§ **Brief 1**
Name each person who speaks in the transcript below, one per line.

DAVID GREGORY: Scott, can I ask you this -- did Karl Rove commit a crime?
SCOTT McCLELLAN: Again, David, this is a question relating to an ongoing investigation.
TERENCE SMITH: It's been a rough few days for White House Press Secretary Scott McClellan.
SCOTT McCLELLAN: It may not look like it, but there's a little flesh that's been taken out of me in the last few days.
TERENCE SMITH: With a bristling 32-minute question and answer session on Monday alone.
DAVID GREGORY: Scott, I mean, this is ridiculous. The notion that you're going to stand before us after having commented with that level of detail and tell people watching this that somehow you've decided not to talk. You've got a public record out there. Do you stand by your remarks from that podium or not?
TERENCE SMITH: McClellan has been asked scores of times this week about any role that White House Deputy Chief of Staff Karl Rove may have played in leaking the name of undercover CIA Officer Valerie Plame two years ago.

§ **Data for the task**
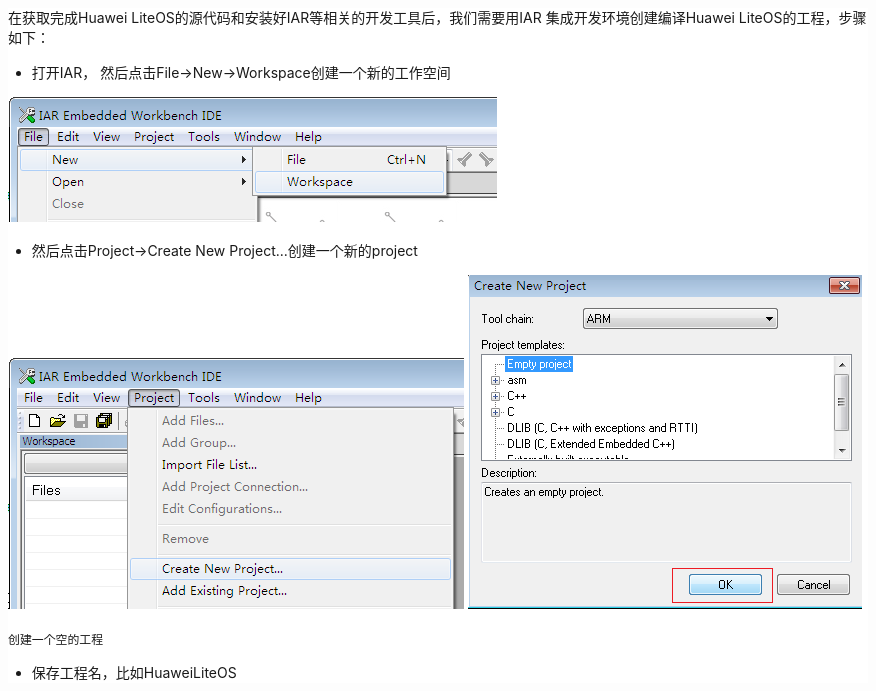 在获取完成Huawei LiteOS的源代码和安装好IAR等相关的开发工具后，我们需要用IAR
集成开发环境创建编译Huawei LiteOS的工程，步骤如下：

- 打开IAR， 然后点击File->New->Workspace创建一个新的工作空间

![](./meta/iar/newworkspace.png)

- 然后点击Project->Create New Project...创建一个新的project

![](./meta/iar/newproject.png)
![](./meta/iar/newproject_2.png)

    创建一个空的工程

- 保存工程名，比如HuaweiLiteOS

§ **Brief 2**
From the rows above, copy out the lines starting at the one that contains "- 打开IAR， 然后点击File->New->Workspace创建一个新的工作空间" and running through the last line of the rows.

§ **Answer section 1**
David Gregory
Scott McClellan
Terence Smith

§ **Answer section 2**
- 打开IAR， 然后点击File->New->Workspace创建一个新的工作空间

![](./meta/iar/newworkspace.png)

- 然后点击Project->Create New Project...创建一个新的project

![](./meta/iar/newproject.png)
![](./meta/iar/newproject_2.png)

    创建一个空的工程

- 保存工程名，比如HuaweiLiteOS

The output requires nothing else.